The next version of Microsoft’s smartphone operating system includes a new pull-down “Action Center” similar to the notification trays available on Android an iOS devices, a customizable lock screen, and a new voice-powered digital assistant called “Cortana.”
Microsoft is introducing Windows Phone 8.1 to developers, and it’s expected to be available to the public in the next few months, with the first phones expected to ship with Windows Phone 8.1 as soon as late April or early May.
Microsoft probably spent more time talking about the new Cortana feature than anything else. It’s Microsoft’s answer to Apple’s Siri and the Google Now and Voice Search features from Android.
It replaces the search functionality of Windows Phone, but Cortana also acts as a digital assistant that lets you set alarms, make appointments, and perform many other features by talking to your phone.
Cortana is powered by Bing and gets a lot of information from the web-based search engine. It can also tap into third-party services like Yelp to help you get answers to things like “show me 4-star restaurants in the area” followed-up by “which ones take reservations?”
You can customize the results, reminders, recommendations, and other things by visiting the Interests section of the Cortana settings and letting it know, for instance, if you’re not interested in sports.
Like Apple’s Siri, Cortana is launching first as a beta feature which Microsoft hopes will improve over time as Windows Phone customers user it.
Pull down from the top of the screen in Windows Phone 8.1 and you’ll see customizeable tiles for features such as Bluetooth or Airplane mode, followed by notifications from apps.
Android has had a pull-down notification drawer for years, and Apple beat Microsoft to the punch with a similar “Command Center” feature. But it seems while Microsoft may be a bit late to the game, the company is going all-in, offering APIs that let developers decide what type of actions will be available from notifications and letting users decide which apps can show notifications in the Action Center, which will ring or vibrate, and so on.

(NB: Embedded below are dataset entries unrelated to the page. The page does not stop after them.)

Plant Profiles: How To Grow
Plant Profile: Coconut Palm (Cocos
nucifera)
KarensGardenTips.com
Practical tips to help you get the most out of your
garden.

You could already set a custom background for the lock screen in Windows Phone 8. In Windows Phone 8.1 developers can write third-party apps that change the look of the lock screen and access apps and services running on the phone without first unlocking your device.
Microsoft showed off an upcoming app, for instance, that can show the time, calendar appointment, and other information — much like the DashClock widget app for Android.
Internet Explorer 11 is now the default browser, with support for a Reading Mode which offers simplified versions of website for mobile and a private browsing mode which doesn’t track your history.
There’s also better OneDrive integration, letting you do things like login to a WiFi network on your Windows desktop… and automatically sync your login credentials to your mobile devices.